За Яхонтовым садом вдоль въездной Московской улицы справа в ряд стояли большие белые зерновые амбары с широкими кованными железом дверями и накладными запорами. А слева стояла городская больница нашего главного мценского доктора Атабегова. Во мценском произношении фамилия эта звучала иначе – Афтабеков. Недалеко от больницы была школа.
За тюрьмой, через речку Зушу, вдалеке на высоком берегу белели железнодорожная станция и около нее огромный элеватор. Оттуда, из-за станции с северной стороны из-под железнодорожного моста в город втекала река Зуша. Она с севера на юг обтекала полукружием весь город по его огородным краям. А на ее противоположном – высоком, обрывистом – берегу далеко был виден красивый и неприступный монастырь. Где-то там возле него была железнодорожная школа, в которой когда-то учился мой брат Александр.
За базарной площадью, на другом берегу Зуши, почти сразу начиналось большое пригородное село Волково. Там был организован в первые годы Советской власти животноводческий совхоз. В этой деревне я был всего один раз по случаю продажи туда мамой нашего старого гардероба орехового или вишневого дерева из того московского гарнитура, купленного когда-то для квартиры в Гарднеровском переулке. Гардероб был продан, кажется, зоотехнику, а может быть, агроному Волковского совхоза. Запомнил я, что он с молодой женой получил от совхоза квартиру и сделал первое приобретение – купил наш ореховый или вишневый гардероб с оторвавшейся с петель дверцей. Я все удивлялся тогда и задавал себе вопрос: «Зачем дяде понадобился наш старый гардероб?» Нам он был не нужен, так как скоро предстояла продажа дома. В деревню после этого мы ездили летними гостями. А потом перед войной вовсе перестали там бывать. И вот теперь, спустя более двадцати лет, я приехал в этот город и не узнавал его. Не оказалось в нем старого Яхонтова сада. На его месте теперь стоял мотель для проезжающих на юг туристов. Город вырос вширь. Он вобрал в себя почти все пространство, начиная от бывшей деревни Голубочки вместе с большим ржаным полем. Но, выросши вширь, он стал меньше ростом. Почти совсем исчезли из панорамы города колокольни и сияющие золотом купола церквей. Исчез с базарной площади огромный белокаменный собор Петра и Павла. Его начали рушить еще в довоенные годы, но окончательно разобрали после войны. Говорили, что кирпич от этого собора и других разрушенных церквей пошел на строительство и восстановление жилых зданий. Город изменился цветом. Из белокаменного он превратился в силикатно-серый, кирпичный. Много домов было построено из мрачных шлаковых блоков. А четырех-пятиэтажные дома из серого силикатного кирпича, построенные целыми кварталами без всякой архитектурной идеи, как-то придавили город к земле. Крыши их были плоскими, асфальтовыми, межэтажные пространства низкими, поэтому окна в домах получились маленькими. В целом дома, давшие приют разросшемуся населению города, производили унылое впечатление.

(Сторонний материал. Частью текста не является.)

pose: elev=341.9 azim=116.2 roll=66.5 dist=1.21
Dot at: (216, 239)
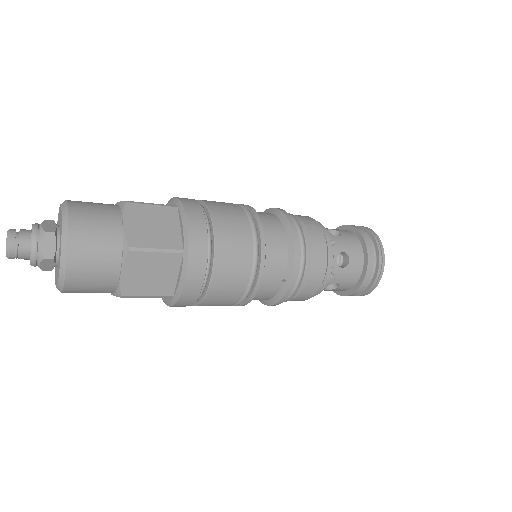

Исчезла из городской исторической среды базарная площадь. Над стенами торговых шатров надстроили второй этаж из современных конструкций. И этот замечательный памятник городской русской архитектуры превратился в типовой универмаг провинциального города с пустыми прилавками, примитивными витринами и пустыми торговыми залами.
На месте когда-то бушующего тележного базара осталась небольшая, огороженная зеленым забором площадка с железными воротами, над которыми красовалась вывеска «Мценский колхозный рынок».
На следующее утро после нашего приезда, по моей памяти, должен быть базар. Я пришел туда не так уж и рано. Но базар не бушевал разнообразием товаров и не гудел громким говором продавцов и покупателей. В это утро мне показалось, что город окончательно утратил свой праздничный белокаменный вид. Впрочем, когда на попутной машине я уезжал из Мценска в сторону моего родного Левыкина, чтобы успеть побывать там до общего отъезда нашей экскурсии, я оглянулся на Мценск с высокого места, на котором когда-то стояла деревня Голубочки, и увидел вдали белокаменную тюрьму, бывшие белокаменные палаты купцов Иноземцевых, а теперь райотдел милиции, белое здание железнодорожной станции, элеватор и на крутом берегу за Зушей остатки белокаменного монастыря. Память продолжала жить.
Прошло еще двадцать лет. И вдруг в 1986 году я встретил в далеком Нью-Йорке человека, который продолжал помнить наш Мценск почти таким же, как я его только что описал. В очень жаркий июнь того года я в составе небольшой делегации приехал в этот город по приглашению Ассоциации американских музеев для участия в ее годичной конференции.